Yannick Ngakoue’s sack to open the second drive of the third quarter was the first time the Jaguars maintained backside containment on a rollout pass.

-Prescott’s 28-yard scramble on 2nd-and-8 mid-third quarter came against Man-Free lurk. Jaguars had excellent coverage, but rookie Taven Bryan got turned around on his rush and lost containment.

-The Jaguars tightened up their coverage in the third quarter. Cowboys also didn’t call as many crossing routes.

-Prescott’s pockets have been mostly clean. Combined with well-designed route concepts and a relatively strong run game, he showed more poise and appeared to have an easier time seeing the field.

-Elliott 21 yard run to end the third quarter was a split zone run. The constant bootlegs took Dante Fowler out of the play as he stayed with Dak. And Myles Jack was drawn inside by the inside zone blocking before Zeke cut to the back side.

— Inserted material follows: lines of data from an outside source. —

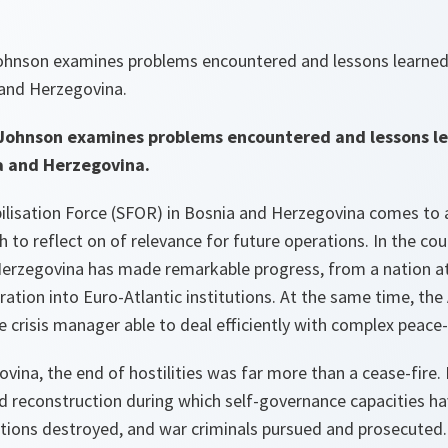
Johnson examines problems encountered and lessons learne
 and Herzegovina.
 Johnson examines problems encountered and lessons l
a and Herzegovina.
ilisation Force (SFOR) in Bosnia and Herzegovina comes to 
 to reflect on of relevance for future operations. In the cou
erzegovina has made remarkable progress, from a nation a
ration into Euro-Atlantic institutions. At the same time, th
e crisis manager able to deal efficiently with complex peace
vina, the end of hostilities was far more than a cease-fire. 
d reconstruction during which self-governance capacities h
ons destroyed, and war criminals pursued and prosecuted. 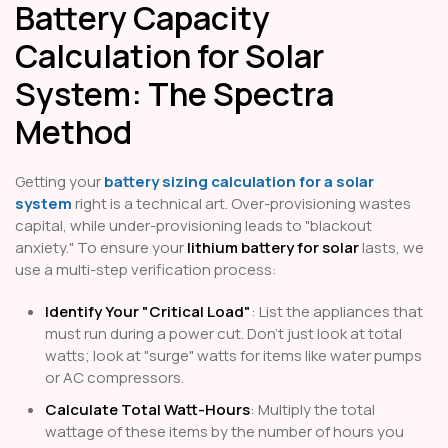
Battery Capacity
Calculation for Solar
System: The Spectra
Method
Getting your
battery sizing calculation for a solar
system
right is a technical art. Over-provisioning wastes
capital, while under-provisioning leads to "blackout
anxiety." To ensure your
lithium battery for solar
lasts, we
use a multi-step verification process:
Identify Your "Critical Load"
: List the appliances that
must run during a power cut. Don't just look at total
watts; look at "surge" watts for items like water pumps
or AC compressors.
Calculate Total Watt-Hours
: Multiply the total
wattage of these items by the number of hours you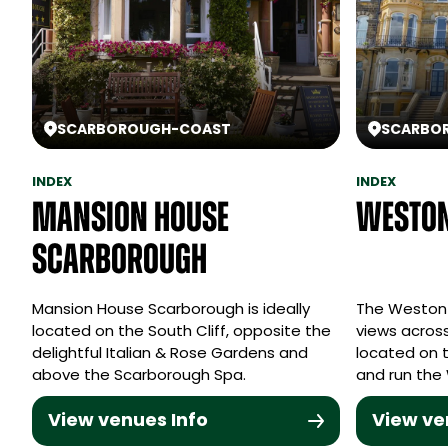
SCARBOROUGH
-
COAST
SCARBO
INDEX
INDEX
Mansion House
Weston
Scarborough
Mansion House Scarborough is ideally
The Weston 
located on the South Cliff, opposite the
views across
delightful Italian & Rose Gardens and
located on 
above the Scarborough Spa.
and run the
View venues Info
View ve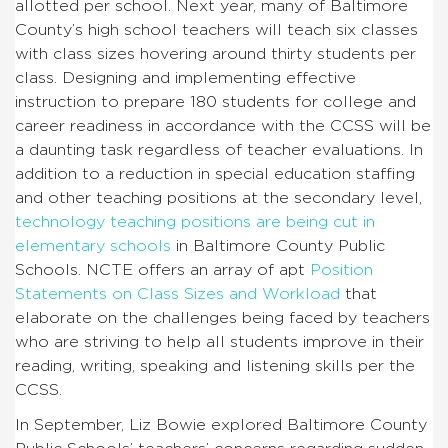
allotted per school. Next year, many of Baltimore
County’s high school teachers will teach six classes
with class sizes hovering around thirty students per
class. Designing and implementing effective
instruction to prepare 180 students for college and
career readiness in accordance with the CCSS will be
a daunting task regardless of teacher evaluations. In
addition to a reduction in special education staffing
and other teaching positions at the secondary level,
technology teaching positions are being cut in
elementary schools
in Baltimore County Public
Schools. NCTE offers an array of apt
Position
Statements on Class Sizes and Workload
that
elaborate on the challenges being faced by teachers
who are striving to help all students improve in their
reading, writing, speaking and listening skills per the
CCSS.
In September, Liz Bowie explored Baltimore County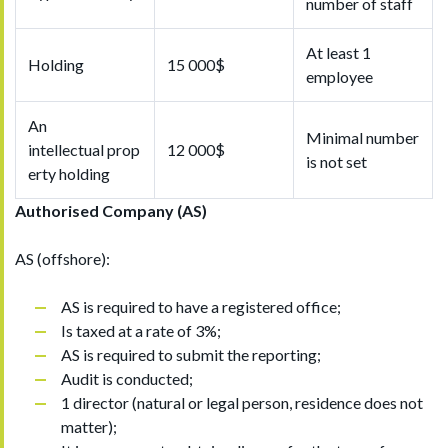
number of staff
At least 1
Holding
15 000$
employee
An
Minimal number
intellectual prop
12 000$
is not set
erty holding
Authorised
Company (AS)
AS (offshore):
AS is required to have a registered office;
Is taxed at a rate of 3%;
AS is required to submit the reporting;
Audit is conducted;
1 director (natural or legal person, residence does not
matter);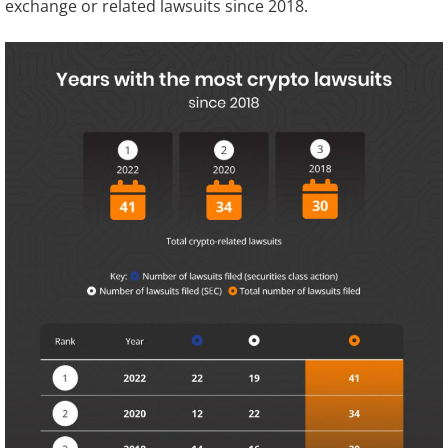
exchange or related lawsuits since 2018.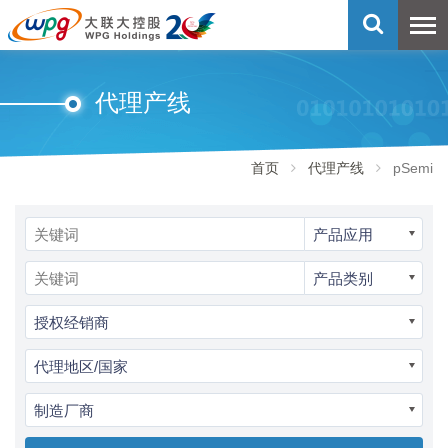
代理产线
首页
代理产线
pSemi
产品应用
产品类别
授权经销商
代理地区/国家
制造厂商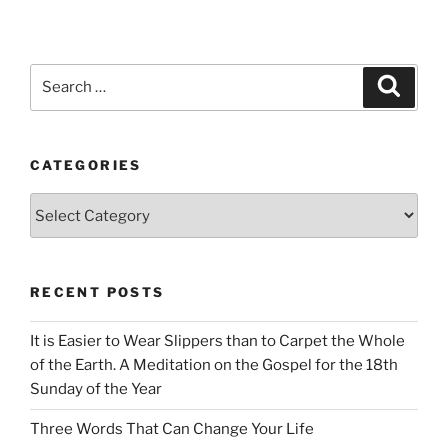
Search
Search
for:
CATEGORIES
Categories
RECENT POSTS
It is Easier to Wear Slippers than to Carpet the Whole
of the Earth. A Meditation on the Gospel for the 18th
Sunday of the Year
Three Words That Can Change Your Life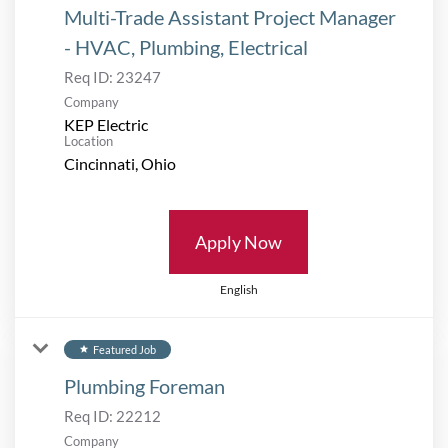
Multi-Trade Assistant Project Manager
- HVAC, Plumbing, Electrical
Req ID:
23247
Company
KEP Electric
Location
Apply Now
English
Featured Job
star
Plumbing Foreman
Req ID:
22212
Company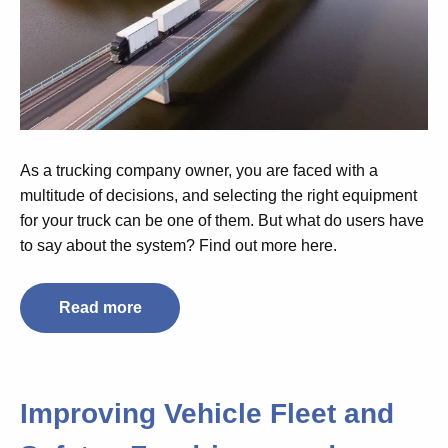
As a trucking company owner, you are faced with a
multitude of decisions, and selecting the right equipment
for your truck can be one of them. But what do users have
to say about the system? Find out more here.
Read more
Improving Vehicle Fleet and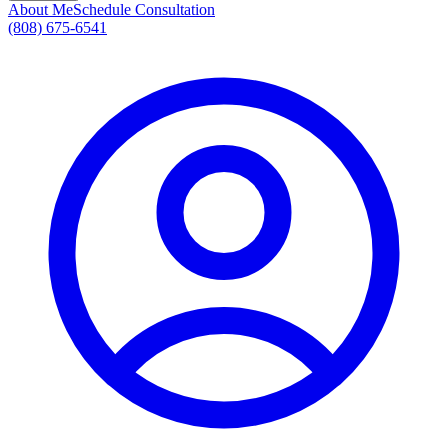
About Me
Schedule Consultation
(808) 675-6541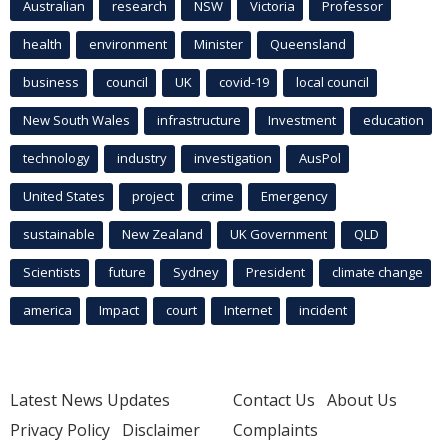
Australian
research
NSW
Victoria
Professor
health
environment
Minister
Queensland
business
council
UK
covid-19
local council
New South Wales
infrastructure
Investment
education
technology
industry
investigation
AusPol
United States
project
crime
Emergency
sustainable
New Zealand
UK Government
QLD
Scientists
future
Sydney
President
climate change
america
Impact
court
Internet
incident
Latest News Updates
Contact Us
About Us
Privacy Policy
Disclaimer
Complaints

-Next play was Elliott’s 15-yard touchdown on a well-designed and executed trap run with jet sweep motion. Zeke displayed excellent acceleration to beat Jack in space.


Although many felt a win against a Jacksonville Jaguars team with an elite defense was possible, no one thought they could be dominated so thoroughly by this offense. Scott Linehan and his staff developed an excellent gameplan. They frequently utilized intermediate and deep crossing routes and added a steady diet of bootleg passes thanks to their strong ground attack. Dak Prescott also made his presence felt with his legs, both as a timely scrambler against man coverage and as a read-option keeper.

The offensive line deserves a lot of credit as they created stable pockets. Cole Beasley was unstoppable. The fact that the Jaguars didn’t double him, especially on 3rd downs, was a clear advantage for the Cowboys. All of this, along with the route concepts that exposed Jacksonville’s zone coverages, were a significant part of Prescott’s best performance of the season.

However, one unexpected, explosive performance doesn’t fix all of this team’s shortcomings. Perhaps this staff now knows this squad’s identity and will maximize this unit’s potential. They could prove me and many others wrong about the team’s prospects in 2018, or they could regress as they normally have on the road. Week 7’s matchup at Washington will tell us more.